-- Task details --
All entries are to be returned verbatim.

--

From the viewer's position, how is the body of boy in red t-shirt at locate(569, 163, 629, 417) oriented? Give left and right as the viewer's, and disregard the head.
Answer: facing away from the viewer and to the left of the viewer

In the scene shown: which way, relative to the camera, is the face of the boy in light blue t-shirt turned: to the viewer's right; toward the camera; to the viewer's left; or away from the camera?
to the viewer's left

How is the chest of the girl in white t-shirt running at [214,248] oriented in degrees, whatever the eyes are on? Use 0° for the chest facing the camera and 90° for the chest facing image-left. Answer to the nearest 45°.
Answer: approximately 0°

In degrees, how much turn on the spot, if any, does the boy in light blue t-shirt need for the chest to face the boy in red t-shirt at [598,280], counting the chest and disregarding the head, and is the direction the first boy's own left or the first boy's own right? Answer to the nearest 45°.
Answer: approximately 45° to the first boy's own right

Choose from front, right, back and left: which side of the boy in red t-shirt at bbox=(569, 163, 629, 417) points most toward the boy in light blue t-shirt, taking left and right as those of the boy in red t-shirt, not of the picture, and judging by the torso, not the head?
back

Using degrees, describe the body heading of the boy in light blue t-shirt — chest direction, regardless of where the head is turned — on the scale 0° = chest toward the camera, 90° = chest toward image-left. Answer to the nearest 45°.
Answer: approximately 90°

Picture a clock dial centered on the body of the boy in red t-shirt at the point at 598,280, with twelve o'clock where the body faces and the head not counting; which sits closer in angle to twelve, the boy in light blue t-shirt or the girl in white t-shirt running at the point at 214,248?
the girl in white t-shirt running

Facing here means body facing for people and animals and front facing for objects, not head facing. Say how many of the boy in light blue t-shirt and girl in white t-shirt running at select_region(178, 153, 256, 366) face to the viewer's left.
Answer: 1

--

-- Answer for the task --
From the viewer's position, how is the body of boy in red t-shirt at locate(569, 163, 629, 417) oriented? Give left and right as the viewer's, and disregard the head.
Answer: facing away from the viewer and to the left of the viewer

In the scene shown: which way, relative to the camera, is the face of the boy in light blue t-shirt turned: to the viewer's right; toward the camera; to the viewer's left; or away from the camera?
to the viewer's left

How is the chest of the girl in white t-shirt running at [214,248] oriented in degrees, whatever the eyes are on? Use 0° for the chest facing the camera and 90° for the chest facing image-left. Answer to the nearest 45°.
Answer: approximately 0°

In degrees, how much turn on the spot, if any, does the boy in light blue t-shirt need for the chest to face the boy in red t-shirt at [598,280], counting the chest and disregarding the head, and is the direction the first boy's own left or the first boy's own right? Answer to the nearest 45°.
Answer: approximately 45° to the first boy's own right

Choose from front, right, back and left: which side of the boy in red t-shirt at bbox=(569, 163, 629, 417) points most toward the boy in light blue t-shirt, taking left and right as those of the boy in red t-shirt, not of the picture, and judging by the torso, not the head?
back

Using degrees, describe the body heading of the boy in light blue t-shirt — chest direction, regardless of where the head is turned — on the scale 0° = chest toward the camera, 90° = chest toward image-left. Answer to the nearest 45°.
Answer: approximately 90°

Picture a clock dial centered on the body of the boy in red t-shirt at the point at 598,280, with twelve o'clock where the body faces and the head not counting; which sits closer in angle to twelve, the boy in light blue t-shirt or the girl in white t-shirt running at the point at 214,248?
the girl in white t-shirt running

Facing here means body facing for people and animals and front facing for objects, not head facing. Say how many of the boy in light blue t-shirt and girl in white t-shirt running at select_region(178, 153, 256, 366) face to the viewer's left.
Answer: 1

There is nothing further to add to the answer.